** Start Text passage **

The book “We Thought We’d Be Back Soon” contains 18 oral histories of Lithuanians who became war refugees between 1940 and 1944. Next month, my review of “We Thought…” will be published in the English-language monthly, Draugas News. Please read below for the third and last in my series on this wonderful book.

Lithuanian choir, Wehnen ‘DP’ Camp, Germany. Courtesy of Pijus Cepulis Collection, dpcamps.org
‘Little Lithuania’ in the Displaced Persons Camps
Almost every refugee in this book recounts the sudden and remarkable flowering of Lithuanian culture and education–including schools, drama troupes and choirs–as soon as war refugees sorted themselves into their own national groups within the system of post-war “displaced persons” camps. What is truly remarkable is that these feats of national and cultural assertiveness occurred literally as soon as the camps were organized.
Lithuanian elementary and high schools and Lithuanian Scouts with hand-sewn uniforms were already appearing the same month that the war ended, in barracks where food was still scarce and shelter primitive. What could this be except Lithuania re-created by refugees with nothing left but their passionate desire to return home soon?
Certainly Germany was not home, but its postwar camps were an immediate collection point for those only recently exiled: the closest spot in time and space to home, where atomized individuals could reunite in their major expression of communal desire.
Of course, it helped that so many of the exiles were leading Lithuanian academics, educators, and cultural figures. One can imagine them living and organizing by their wits in a place where they are not entitled to anything but the most basic sustenance–and almost everything has been consumed by war.

One dollar, Lithuanian camp currency, Scheinfeld, Germany camp administered by the United Nations Relief and Rehabilitation Administration (UNRRA). Courtesy of icollector.com
Yet educator Jonas Kavaliunas tells us that a Lithuanian school already had been organized by May 10, 1945, in the Freibug camp(s), and the same month, in Tubingen. He details the printing of one of the first Lithuanian grammar texts in Stuttgart in December 1945—as well as the difficulty of obtaining paper, ink, and a functional printing press for the job. “The idea (of organizing schools in the camps, where hunger was a daily experience), was that returning to Lithuania in a short time, our children wouldn’t have lost a year (of schooling).”
Joana Krutuliene recalls, “All of that activity was so vibrant, people were exceptionally creative. Having nothing, really, they were capable of doing, working, acting in concert…establishing schools…The artistic ensembles (choirs and drama groups) made us feel alive, united us in some way…Such a vital life, such a desire to survive, to be active.”
Conflicting Views of the First Wave
It is also in the camps that many “DP”s have their first encounters with Lithuanian-Americans of, or descended from, ‘first wave’ immigrants (who had arrived 1880-1914). Usually these are only passing mentions of help from Lithuanian-American priests, Army translators or common soldiers.

Lithuanian ‘DP’ child on wooden rocking-horse in Hanau, Germany camp, 1947. Clipping courtesy of Lithuanian Research and Studies Center, Chicago.
Once in the United States, many of the same “DP”s complain of “first-wavers” from a more primitive Lithuania who don’t understand them or the more advanced Lithuania from which they have come. The farmer Taoras tells of “a good-hearted man of the old emigration” who helps him advance at work in Chicago–to the point where all the other “first-wavers” on the job burn with envy. (My father had a similar experience when he improved himself too fast for his American-born first cousins.)

** End Text passage **

# [Tasks for this exercise]
A. In the text on Lithuanian war refugees, by what date had Jonas Kavaliunas said a Lithuanian school was already organized in the camps?
B. Return the part of the text on Lithuanian war refugees starting at "Lithuanian elementary and" and ending at "consumed by war.", copied word for word.

** Start Records provided **

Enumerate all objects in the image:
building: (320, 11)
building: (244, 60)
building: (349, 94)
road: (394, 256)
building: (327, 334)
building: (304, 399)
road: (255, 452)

** End Records provided **

# [Per-task outputs]
A. By May 10, 1945.

B.
Lithuanian elementary and high schools and Lithuanian Scouts with hand-sewn uniforms were already appearing the same month that the war ended, in barracks where food was still scarce and shelter primitive. What could this be except Lithuania re-created by refugees with nothing left but their passionate desire to return home soon?
Certainly Germany was not home, but its postwar camps were an immediate collection point for those only recently exiled: the closest spot in time and space to home, where atomized individuals could reunite in their major expression of communal desire.
Of course, it helped that so many of the exiles were leading Lithuanian academics, educators, and cultural figures. One can imagine them living and organizing by their wits in a place where they are not entitled to anything but the most basic sustenance–and almost everything has been consumed by war.